Belinda Luscombe for Time Magazine: Women are abandoning Sarah Palin. Why might that be?
Luscombe's answers:
Women are weapons-grade haters.
1. She's too pretty. This is very bad news. At school, pretty girls tend to be liked only by other pretty girls. The rest of us, whose looks hover somewhere around underwhelming, resent them and whisper archly of their "unearned attention."
2. She's too confident. This also bodes ill. Women have self-esteem issues. But they also have other-women's-esteem issues.
3. She could embarrass us.
At risk of being branded a weapons-grade hater, let me say I have no desire to sit down with Belinda Luscombe, underwhelming-looking woman to underwhelming-looking woman, and discuss our resentments and self-esteem issues over a mani-pedi. (Though it would seem that Luscombe's insecurities about her looks would take far longer than one spa treatment. Check out her piece on how her husband is hotter than she is.)
So I'll settle for saying it here: Belinda, as is so often the case, this article tells us a great deal more about the author than it does about, you know, "Women." I'm sorry if you experience your looks as underwhelming, have self-esteem issues, and resent women who don't seem to have those insecurities. But that may be something better kept within your immediate circle of friends than inflicted on the world at large. Indeed, and let me stress the non-gendered nature of this recommendation, I'd prefer it if you used your talents -- whatever they may be -- in pursuits other than tarring women at large with your own personal flaws.
I won't resort to speaking for "some women," though I'd wager I'm accurately characterizing at least as many as you are. But speaking for me, I don't resent Sarah Palin's looks. I do resent that, when her talking points fail her, she exploits her looks by winking at the camera and wrinkling her nose and talking in a flirty-girly voice to get out of any expectation that she, you know, be qualified for the job she's seeking.
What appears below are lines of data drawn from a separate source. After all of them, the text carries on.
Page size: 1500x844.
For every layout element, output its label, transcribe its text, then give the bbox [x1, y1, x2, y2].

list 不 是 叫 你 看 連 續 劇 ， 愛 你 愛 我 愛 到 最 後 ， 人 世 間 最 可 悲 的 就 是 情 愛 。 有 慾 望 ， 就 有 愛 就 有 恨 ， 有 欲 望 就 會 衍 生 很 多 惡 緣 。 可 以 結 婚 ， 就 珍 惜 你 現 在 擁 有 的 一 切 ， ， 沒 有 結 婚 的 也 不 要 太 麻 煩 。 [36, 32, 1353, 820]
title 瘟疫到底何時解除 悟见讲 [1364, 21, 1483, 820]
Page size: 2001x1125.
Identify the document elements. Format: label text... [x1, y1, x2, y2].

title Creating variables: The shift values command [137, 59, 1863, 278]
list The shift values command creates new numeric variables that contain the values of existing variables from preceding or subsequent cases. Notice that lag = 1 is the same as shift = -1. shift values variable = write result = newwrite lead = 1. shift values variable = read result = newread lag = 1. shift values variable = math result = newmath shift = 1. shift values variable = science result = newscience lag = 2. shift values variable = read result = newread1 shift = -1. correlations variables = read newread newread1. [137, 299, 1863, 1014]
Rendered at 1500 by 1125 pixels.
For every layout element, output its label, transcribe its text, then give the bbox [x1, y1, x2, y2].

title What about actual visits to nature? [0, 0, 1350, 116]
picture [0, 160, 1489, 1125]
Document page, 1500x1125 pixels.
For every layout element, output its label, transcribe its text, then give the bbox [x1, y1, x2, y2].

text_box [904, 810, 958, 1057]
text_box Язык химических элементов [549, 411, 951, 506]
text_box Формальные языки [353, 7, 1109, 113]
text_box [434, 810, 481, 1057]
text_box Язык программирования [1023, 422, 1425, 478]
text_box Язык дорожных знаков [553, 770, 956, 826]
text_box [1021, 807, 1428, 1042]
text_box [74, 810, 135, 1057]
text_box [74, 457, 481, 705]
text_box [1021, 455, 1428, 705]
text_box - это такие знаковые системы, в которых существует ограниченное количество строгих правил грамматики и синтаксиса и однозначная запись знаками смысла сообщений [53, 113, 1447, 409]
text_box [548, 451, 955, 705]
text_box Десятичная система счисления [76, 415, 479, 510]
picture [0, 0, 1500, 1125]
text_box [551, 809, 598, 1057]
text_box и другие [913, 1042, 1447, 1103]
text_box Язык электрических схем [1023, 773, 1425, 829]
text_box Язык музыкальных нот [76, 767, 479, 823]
Her confidence? I have never been a fan of people over-confident to the point of believing themselves deserving of things they are not qualified for. The list of people on whom I train my weapons-grade hate for that sin includes far more men than women, for the simple reason that in my life I have come across more men than women with that kind of sense of entitlement.
She could embarrass us, as in Women? If I were a Republican I would be worried about the enormous embarrassment she was to my party. But then, if I were a Republican, I'd already have my hands full being embarrassed at John McCain's erratic behavior, disregard for the truth, temper, and lack of connection to any kind of honor or principle. That's not a gender thing, that's a Republican thing. And I'm not so insecure for my gender that I worry one aggressively ignorant and incompetent woman can undermine me-as-woman.
So, Belinda, like I say, I'm sorry you don't like yourself or other women very much. But that's you, not Women.